En 1887, Menier profite de cette source d’énergie pour procéder à une installation pour le moins originale : celle d’un petit chemin de fer dans sa salle à manger. Loin de n’être qu’une agréable distraction destinée à l’amusement des convives, ce train électrique poursuit un double objectif : faire facilement et rapidement tout le service du repas, tout en assurant l’intimité des hôtes, qui peuvent désormais se passer de domestiques. Reliant l’office à la table, il permet ainsi « un service ponctuel et bien ordonné ». Deux gravures publiées dans la revue La Nature permettent de mieux comprendre son fonctionnement[2].

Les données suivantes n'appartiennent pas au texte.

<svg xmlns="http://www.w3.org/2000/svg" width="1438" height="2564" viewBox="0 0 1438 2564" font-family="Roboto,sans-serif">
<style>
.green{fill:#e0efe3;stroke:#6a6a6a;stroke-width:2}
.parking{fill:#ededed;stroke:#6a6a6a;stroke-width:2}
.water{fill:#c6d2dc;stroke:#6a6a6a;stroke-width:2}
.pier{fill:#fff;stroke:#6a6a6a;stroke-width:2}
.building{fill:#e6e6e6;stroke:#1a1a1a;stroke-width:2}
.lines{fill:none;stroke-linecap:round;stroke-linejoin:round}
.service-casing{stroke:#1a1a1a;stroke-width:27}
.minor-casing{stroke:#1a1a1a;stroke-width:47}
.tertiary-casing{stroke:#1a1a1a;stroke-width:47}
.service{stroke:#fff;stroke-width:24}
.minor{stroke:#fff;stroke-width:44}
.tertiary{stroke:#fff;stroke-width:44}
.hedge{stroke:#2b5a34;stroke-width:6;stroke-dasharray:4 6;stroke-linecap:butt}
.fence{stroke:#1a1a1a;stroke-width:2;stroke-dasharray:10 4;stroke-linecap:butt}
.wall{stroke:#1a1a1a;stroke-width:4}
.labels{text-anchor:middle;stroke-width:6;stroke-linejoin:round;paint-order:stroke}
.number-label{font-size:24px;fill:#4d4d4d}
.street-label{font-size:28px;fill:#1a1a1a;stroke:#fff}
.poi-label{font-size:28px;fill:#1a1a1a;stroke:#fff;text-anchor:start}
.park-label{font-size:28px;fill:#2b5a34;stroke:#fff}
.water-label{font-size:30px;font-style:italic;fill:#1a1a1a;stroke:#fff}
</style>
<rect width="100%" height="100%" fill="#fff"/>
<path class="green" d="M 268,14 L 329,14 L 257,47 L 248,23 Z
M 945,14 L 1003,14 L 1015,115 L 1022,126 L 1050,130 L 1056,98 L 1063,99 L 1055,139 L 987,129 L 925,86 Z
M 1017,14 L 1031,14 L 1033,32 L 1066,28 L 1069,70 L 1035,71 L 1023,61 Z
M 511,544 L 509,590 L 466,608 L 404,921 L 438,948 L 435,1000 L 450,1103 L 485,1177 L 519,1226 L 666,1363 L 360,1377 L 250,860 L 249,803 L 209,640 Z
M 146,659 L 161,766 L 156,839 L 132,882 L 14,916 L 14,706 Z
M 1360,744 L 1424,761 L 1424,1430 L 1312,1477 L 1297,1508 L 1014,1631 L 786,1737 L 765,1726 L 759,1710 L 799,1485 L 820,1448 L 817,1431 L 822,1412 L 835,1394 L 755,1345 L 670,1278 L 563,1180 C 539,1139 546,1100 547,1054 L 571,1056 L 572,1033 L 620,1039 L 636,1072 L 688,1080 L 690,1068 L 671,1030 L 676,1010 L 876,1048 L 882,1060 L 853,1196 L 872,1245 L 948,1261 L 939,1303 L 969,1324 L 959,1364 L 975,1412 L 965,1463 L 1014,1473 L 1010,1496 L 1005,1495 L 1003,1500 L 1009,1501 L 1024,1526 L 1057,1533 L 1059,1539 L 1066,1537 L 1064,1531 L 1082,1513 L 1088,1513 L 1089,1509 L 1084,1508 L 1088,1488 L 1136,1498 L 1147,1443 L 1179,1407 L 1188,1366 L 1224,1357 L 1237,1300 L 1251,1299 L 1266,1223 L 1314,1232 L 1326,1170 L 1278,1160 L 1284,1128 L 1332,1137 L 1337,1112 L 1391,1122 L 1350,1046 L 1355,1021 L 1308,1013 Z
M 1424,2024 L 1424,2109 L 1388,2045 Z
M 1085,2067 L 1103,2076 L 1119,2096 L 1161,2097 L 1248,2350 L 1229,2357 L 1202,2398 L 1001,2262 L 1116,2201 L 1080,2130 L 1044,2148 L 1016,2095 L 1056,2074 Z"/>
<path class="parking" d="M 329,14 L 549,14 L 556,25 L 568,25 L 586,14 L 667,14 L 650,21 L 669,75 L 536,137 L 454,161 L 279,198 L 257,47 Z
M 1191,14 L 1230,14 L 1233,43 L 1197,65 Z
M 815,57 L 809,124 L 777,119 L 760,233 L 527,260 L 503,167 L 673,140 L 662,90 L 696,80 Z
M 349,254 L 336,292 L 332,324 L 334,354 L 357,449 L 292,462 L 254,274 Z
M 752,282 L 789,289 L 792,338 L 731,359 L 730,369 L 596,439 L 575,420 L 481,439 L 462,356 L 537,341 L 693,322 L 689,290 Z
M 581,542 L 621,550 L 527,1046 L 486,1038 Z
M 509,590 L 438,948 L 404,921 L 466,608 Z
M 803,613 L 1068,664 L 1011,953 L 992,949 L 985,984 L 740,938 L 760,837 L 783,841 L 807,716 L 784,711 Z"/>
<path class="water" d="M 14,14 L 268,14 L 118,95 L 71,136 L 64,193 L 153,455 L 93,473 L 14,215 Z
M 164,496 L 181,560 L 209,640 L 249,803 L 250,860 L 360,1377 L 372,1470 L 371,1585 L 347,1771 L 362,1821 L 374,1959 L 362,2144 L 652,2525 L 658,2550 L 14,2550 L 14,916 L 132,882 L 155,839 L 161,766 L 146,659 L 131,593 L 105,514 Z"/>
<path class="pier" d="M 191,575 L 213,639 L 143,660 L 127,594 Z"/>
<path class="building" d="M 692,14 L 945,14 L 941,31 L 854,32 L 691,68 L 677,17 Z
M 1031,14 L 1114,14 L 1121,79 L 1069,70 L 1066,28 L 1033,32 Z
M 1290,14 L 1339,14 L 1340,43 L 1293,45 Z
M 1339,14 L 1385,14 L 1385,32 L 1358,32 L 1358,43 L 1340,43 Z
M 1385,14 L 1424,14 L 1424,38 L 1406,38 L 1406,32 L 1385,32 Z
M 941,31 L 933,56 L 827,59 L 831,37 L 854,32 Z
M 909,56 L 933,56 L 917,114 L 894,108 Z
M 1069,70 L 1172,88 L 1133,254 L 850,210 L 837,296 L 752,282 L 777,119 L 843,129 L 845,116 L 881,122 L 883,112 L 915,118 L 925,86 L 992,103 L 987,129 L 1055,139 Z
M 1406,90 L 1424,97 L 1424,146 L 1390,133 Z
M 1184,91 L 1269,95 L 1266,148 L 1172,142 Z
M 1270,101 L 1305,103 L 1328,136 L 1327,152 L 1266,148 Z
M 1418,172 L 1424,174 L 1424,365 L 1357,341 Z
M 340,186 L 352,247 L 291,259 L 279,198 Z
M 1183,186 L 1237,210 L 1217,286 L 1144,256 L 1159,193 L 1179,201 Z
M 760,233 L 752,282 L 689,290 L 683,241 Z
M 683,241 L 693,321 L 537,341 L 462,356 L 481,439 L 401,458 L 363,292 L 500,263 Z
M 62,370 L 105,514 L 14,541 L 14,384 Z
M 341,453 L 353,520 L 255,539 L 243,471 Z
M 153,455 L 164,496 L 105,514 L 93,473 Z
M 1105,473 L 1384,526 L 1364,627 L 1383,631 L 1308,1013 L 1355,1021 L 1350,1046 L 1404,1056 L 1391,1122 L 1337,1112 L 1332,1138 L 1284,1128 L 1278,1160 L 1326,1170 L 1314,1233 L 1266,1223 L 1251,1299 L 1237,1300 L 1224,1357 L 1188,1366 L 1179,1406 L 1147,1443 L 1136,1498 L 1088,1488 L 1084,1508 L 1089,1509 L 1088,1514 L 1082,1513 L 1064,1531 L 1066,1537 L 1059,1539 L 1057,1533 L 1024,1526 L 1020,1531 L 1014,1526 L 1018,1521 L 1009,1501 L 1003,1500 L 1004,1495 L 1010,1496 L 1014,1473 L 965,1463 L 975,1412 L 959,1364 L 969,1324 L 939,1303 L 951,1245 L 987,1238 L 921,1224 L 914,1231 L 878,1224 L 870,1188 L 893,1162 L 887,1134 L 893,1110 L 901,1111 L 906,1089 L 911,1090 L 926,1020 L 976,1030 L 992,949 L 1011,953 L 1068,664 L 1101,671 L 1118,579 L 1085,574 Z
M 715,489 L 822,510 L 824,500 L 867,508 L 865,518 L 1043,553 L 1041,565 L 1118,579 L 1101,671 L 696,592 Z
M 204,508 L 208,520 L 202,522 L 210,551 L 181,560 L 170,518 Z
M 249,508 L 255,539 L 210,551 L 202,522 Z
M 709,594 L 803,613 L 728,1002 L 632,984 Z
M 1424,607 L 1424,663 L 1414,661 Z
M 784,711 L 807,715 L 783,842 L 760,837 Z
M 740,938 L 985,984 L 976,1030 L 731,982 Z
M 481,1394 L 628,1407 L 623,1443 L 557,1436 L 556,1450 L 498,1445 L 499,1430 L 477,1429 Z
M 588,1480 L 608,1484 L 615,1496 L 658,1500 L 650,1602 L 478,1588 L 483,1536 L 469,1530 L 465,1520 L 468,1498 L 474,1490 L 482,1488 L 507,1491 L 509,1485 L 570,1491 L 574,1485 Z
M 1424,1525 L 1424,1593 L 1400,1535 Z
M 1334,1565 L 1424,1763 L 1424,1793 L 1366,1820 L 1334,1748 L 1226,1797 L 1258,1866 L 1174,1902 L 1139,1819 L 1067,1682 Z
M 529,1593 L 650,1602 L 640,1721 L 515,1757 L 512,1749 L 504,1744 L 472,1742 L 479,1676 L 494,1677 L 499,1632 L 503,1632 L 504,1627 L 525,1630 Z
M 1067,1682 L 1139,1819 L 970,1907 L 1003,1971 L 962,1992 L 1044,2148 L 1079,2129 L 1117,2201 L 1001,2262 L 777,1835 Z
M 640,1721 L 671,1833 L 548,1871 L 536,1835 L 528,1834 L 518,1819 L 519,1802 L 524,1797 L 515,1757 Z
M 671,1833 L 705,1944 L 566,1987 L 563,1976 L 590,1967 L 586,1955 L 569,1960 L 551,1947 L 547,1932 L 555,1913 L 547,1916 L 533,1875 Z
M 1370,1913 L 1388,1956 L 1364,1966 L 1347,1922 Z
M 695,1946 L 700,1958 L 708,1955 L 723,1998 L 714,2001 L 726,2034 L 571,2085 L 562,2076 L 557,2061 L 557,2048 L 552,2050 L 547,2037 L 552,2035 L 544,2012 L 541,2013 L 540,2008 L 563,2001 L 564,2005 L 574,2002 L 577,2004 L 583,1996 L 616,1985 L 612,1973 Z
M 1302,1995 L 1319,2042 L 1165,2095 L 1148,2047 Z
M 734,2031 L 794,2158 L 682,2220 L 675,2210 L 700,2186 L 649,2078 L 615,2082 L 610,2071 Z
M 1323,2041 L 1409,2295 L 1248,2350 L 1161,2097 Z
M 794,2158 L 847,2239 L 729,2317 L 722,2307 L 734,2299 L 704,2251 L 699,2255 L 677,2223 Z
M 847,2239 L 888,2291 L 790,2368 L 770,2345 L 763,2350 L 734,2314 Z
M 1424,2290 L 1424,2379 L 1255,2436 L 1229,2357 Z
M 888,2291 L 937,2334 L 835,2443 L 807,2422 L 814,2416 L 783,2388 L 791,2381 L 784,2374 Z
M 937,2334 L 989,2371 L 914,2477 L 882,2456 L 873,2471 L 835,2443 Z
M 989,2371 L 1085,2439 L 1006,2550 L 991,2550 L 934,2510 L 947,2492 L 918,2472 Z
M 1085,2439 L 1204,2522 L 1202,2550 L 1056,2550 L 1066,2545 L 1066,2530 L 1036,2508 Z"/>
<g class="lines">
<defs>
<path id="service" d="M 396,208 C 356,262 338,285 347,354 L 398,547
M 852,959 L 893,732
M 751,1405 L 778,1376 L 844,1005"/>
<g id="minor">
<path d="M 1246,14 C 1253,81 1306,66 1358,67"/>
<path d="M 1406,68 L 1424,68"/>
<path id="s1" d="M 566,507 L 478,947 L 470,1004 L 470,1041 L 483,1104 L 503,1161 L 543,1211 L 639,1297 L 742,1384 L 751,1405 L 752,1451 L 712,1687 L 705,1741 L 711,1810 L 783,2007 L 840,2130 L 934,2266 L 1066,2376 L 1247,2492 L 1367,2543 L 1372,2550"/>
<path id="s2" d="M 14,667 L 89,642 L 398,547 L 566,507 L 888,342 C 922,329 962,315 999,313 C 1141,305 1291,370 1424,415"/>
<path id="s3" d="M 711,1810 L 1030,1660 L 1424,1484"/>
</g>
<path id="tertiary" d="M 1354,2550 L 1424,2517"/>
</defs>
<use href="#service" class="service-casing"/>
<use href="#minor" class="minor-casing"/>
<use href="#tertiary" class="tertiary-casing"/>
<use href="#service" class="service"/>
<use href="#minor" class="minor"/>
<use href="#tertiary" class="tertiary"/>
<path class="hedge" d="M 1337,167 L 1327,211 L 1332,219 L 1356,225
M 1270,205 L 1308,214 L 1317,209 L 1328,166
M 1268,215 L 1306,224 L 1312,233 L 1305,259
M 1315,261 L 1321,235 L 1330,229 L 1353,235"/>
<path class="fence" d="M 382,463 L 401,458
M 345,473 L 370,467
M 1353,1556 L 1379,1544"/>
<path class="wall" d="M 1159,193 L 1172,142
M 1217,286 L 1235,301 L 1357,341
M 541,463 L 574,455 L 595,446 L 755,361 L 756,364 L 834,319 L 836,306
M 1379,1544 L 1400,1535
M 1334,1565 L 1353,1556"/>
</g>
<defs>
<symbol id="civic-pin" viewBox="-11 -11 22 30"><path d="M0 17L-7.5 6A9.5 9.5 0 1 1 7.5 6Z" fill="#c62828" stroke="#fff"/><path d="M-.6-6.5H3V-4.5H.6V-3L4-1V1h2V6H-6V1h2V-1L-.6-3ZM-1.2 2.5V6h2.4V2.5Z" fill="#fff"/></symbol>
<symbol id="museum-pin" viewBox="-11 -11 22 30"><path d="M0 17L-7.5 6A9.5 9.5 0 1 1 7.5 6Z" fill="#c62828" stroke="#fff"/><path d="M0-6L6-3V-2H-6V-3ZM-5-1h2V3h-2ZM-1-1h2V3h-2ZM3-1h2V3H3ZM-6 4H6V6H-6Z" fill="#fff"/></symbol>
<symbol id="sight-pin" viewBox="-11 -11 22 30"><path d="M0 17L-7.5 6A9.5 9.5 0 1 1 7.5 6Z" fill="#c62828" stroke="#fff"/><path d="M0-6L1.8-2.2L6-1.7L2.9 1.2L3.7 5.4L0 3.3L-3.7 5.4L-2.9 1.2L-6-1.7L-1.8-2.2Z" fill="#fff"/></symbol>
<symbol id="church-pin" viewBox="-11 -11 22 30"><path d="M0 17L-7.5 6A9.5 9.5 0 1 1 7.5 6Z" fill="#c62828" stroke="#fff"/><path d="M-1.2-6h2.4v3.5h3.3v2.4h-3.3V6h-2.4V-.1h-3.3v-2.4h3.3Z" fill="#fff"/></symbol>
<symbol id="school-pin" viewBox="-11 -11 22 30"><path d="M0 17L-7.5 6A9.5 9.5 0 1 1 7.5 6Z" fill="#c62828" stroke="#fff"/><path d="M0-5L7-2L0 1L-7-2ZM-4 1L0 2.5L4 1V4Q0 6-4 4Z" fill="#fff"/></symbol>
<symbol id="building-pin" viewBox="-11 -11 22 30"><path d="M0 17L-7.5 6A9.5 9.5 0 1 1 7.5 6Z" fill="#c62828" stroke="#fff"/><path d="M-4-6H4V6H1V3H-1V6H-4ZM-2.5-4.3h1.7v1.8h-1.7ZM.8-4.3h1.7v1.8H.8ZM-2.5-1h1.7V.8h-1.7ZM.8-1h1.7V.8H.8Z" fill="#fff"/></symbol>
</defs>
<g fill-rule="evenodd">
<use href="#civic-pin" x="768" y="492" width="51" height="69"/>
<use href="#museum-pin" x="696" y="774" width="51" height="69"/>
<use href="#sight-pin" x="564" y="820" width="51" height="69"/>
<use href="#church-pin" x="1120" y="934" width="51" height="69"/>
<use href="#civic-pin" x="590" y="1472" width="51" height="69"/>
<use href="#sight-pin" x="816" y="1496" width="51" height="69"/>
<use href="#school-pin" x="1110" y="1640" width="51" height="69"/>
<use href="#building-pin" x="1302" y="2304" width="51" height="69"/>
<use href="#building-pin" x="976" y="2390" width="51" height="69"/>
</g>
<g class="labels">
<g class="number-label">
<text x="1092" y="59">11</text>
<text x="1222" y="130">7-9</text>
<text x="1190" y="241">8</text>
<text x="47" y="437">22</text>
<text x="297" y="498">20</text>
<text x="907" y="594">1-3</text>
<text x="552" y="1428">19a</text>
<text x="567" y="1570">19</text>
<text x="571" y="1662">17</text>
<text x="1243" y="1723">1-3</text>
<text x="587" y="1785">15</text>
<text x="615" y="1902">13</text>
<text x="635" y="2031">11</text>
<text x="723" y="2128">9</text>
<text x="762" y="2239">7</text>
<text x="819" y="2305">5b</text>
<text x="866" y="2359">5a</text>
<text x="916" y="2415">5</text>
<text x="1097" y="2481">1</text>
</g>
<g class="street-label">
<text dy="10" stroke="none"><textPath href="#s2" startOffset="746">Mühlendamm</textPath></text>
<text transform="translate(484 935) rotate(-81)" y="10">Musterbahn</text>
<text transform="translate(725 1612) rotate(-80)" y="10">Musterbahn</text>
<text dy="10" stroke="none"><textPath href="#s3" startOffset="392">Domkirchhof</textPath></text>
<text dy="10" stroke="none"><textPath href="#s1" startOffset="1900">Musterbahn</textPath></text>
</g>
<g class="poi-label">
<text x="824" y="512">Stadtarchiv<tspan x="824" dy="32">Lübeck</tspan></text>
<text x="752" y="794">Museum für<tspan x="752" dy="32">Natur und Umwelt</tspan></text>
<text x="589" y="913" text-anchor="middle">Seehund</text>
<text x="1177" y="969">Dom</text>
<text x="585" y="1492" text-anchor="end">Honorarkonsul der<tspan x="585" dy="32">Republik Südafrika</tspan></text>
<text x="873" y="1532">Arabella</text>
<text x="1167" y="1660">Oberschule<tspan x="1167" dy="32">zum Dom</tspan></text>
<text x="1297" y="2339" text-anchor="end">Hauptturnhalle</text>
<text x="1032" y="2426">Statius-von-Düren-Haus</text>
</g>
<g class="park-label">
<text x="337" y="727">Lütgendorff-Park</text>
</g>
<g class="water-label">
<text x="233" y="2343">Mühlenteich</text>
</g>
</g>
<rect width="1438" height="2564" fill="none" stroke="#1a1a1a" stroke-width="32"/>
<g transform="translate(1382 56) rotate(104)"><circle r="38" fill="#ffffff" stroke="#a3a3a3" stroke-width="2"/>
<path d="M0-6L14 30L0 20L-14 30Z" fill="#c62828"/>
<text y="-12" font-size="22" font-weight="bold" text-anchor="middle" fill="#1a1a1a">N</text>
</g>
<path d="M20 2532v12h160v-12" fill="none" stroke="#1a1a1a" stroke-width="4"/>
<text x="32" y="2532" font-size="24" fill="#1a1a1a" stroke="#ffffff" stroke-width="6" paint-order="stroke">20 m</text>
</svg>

Le train, composé d’une plateforme pouvant supporter 25 kg, fait le tour de la table dans le sens inverse des aiguilles d’une montre. Le maître de maison maîtrise sa vitesse et ses arrêts devant les convives grâce à un commutateur. Les rails eux-mêmes sont surélevés d’une dizaine de centimètres afin de pouvoir disposer les ustensiles (couverts, salières, etc.) sur la table.

À une époque où les riches demeures parisiennes commencent à se doter de tout le confort moderne – éclairage électrique, chauffage au gaz, eau courante, monte-charges et ascenseurs, etc. – l’installation de Gaston Menier offre ainsi « un nouvel exemple des mille services que peut rendre l’électricité dans la vie domestique ».



[1] Édouard Hospitalier, « Éclairages électriques privés », La Nature, 31 mai 1884, n° 574, p. 418-419.

[2] Édouard Hospitalier, « Un chemin de fer électrique dans une salle à manger », La Nature, 4 juin 1887, n° 731, p. 344-346.